### Exercise directions
What you give back should be exactly the lines from the one with "Table 3. PSNR" through the end of the data, without the pictures.

### Supplied material
+ + + + +

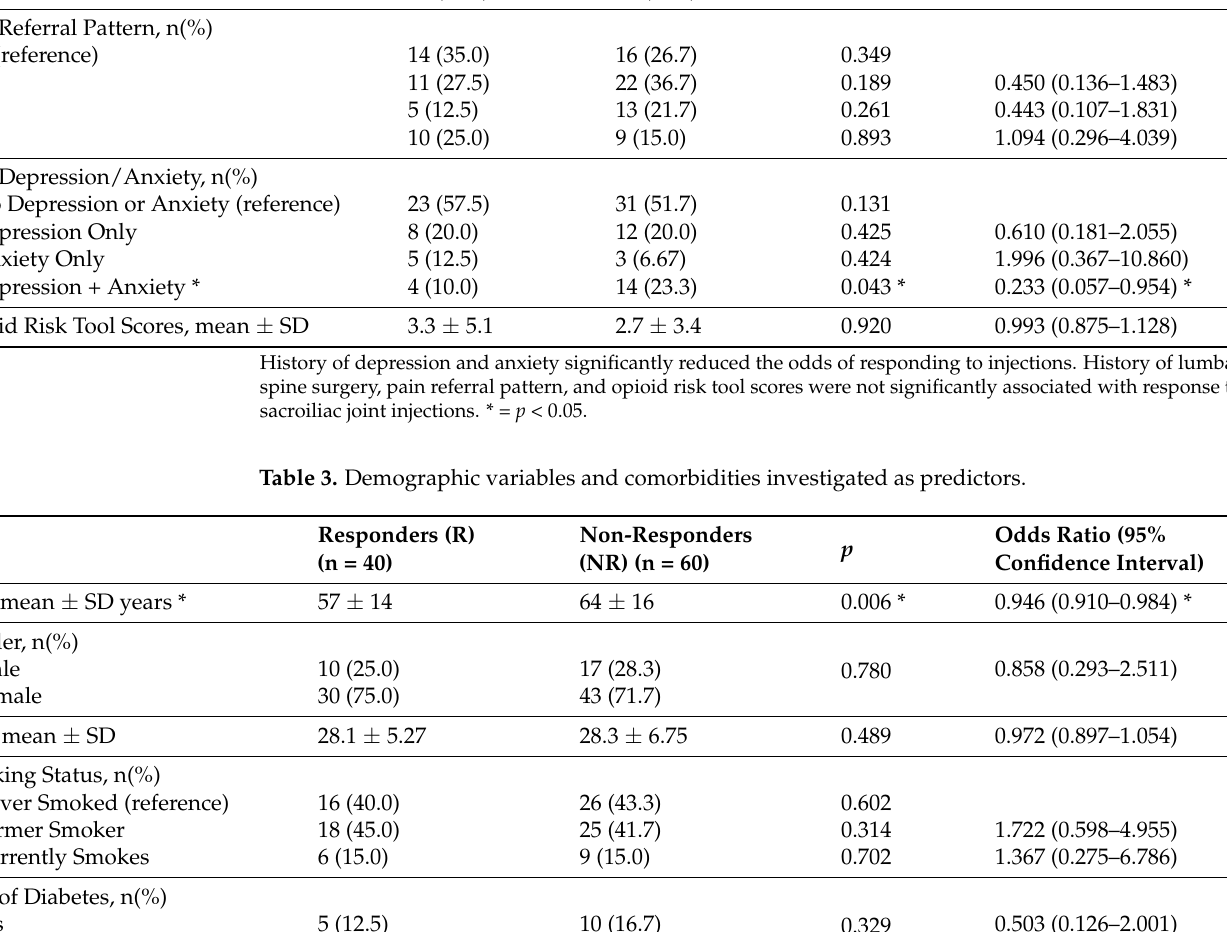
Table 2. Spine specific risk factors investigated as predictors.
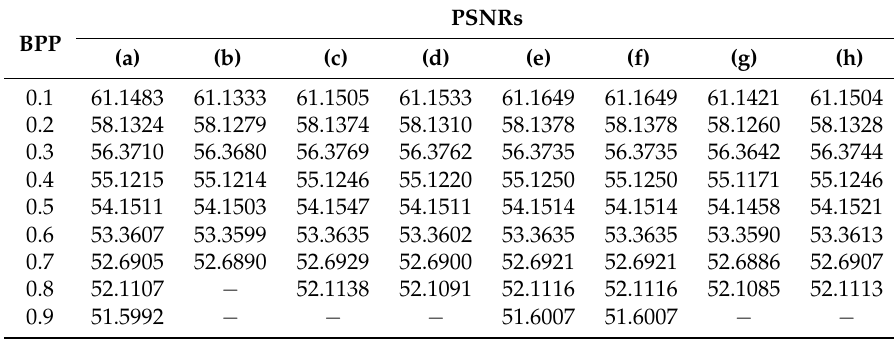
Table 3. PSNR measurement for the eight depth maps when σ = 1.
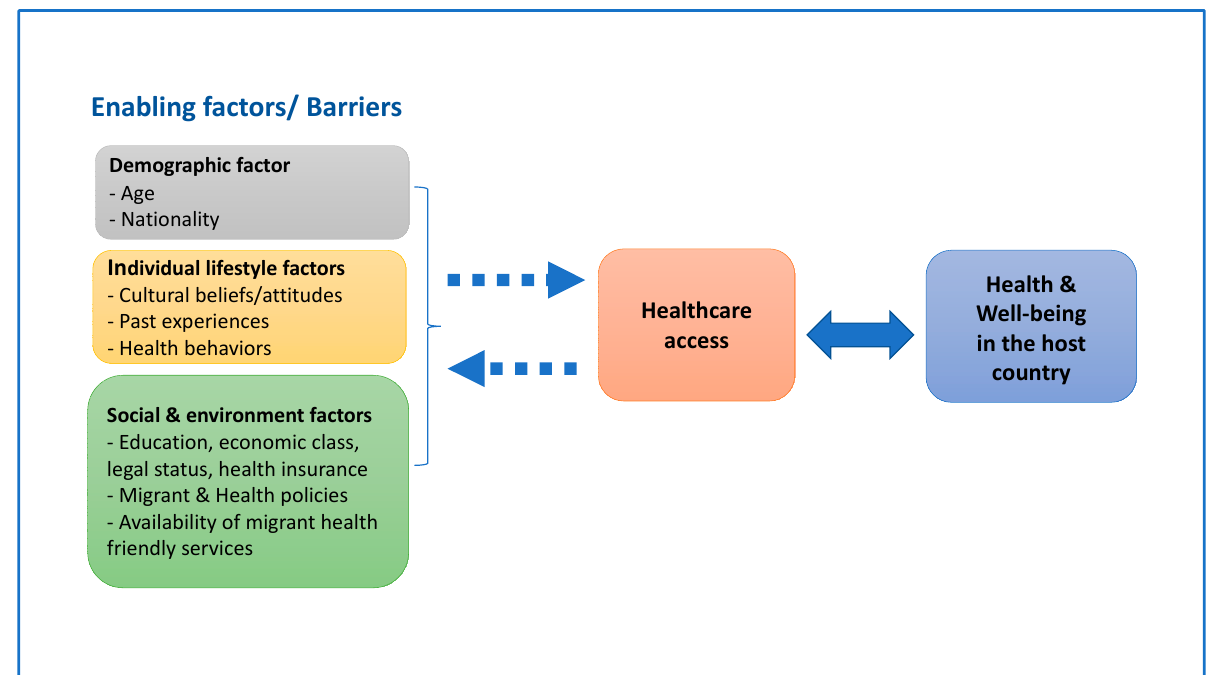
Figure 1. Conceptual framework for guiding the interviews and focus group discussions.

+ + + + +

### Solution for this task
Table 3. PSNR measurement for the eight depth maps when σ = 1.
Figure 1. Conceptual framework for guiding the interviews and focus group discussions.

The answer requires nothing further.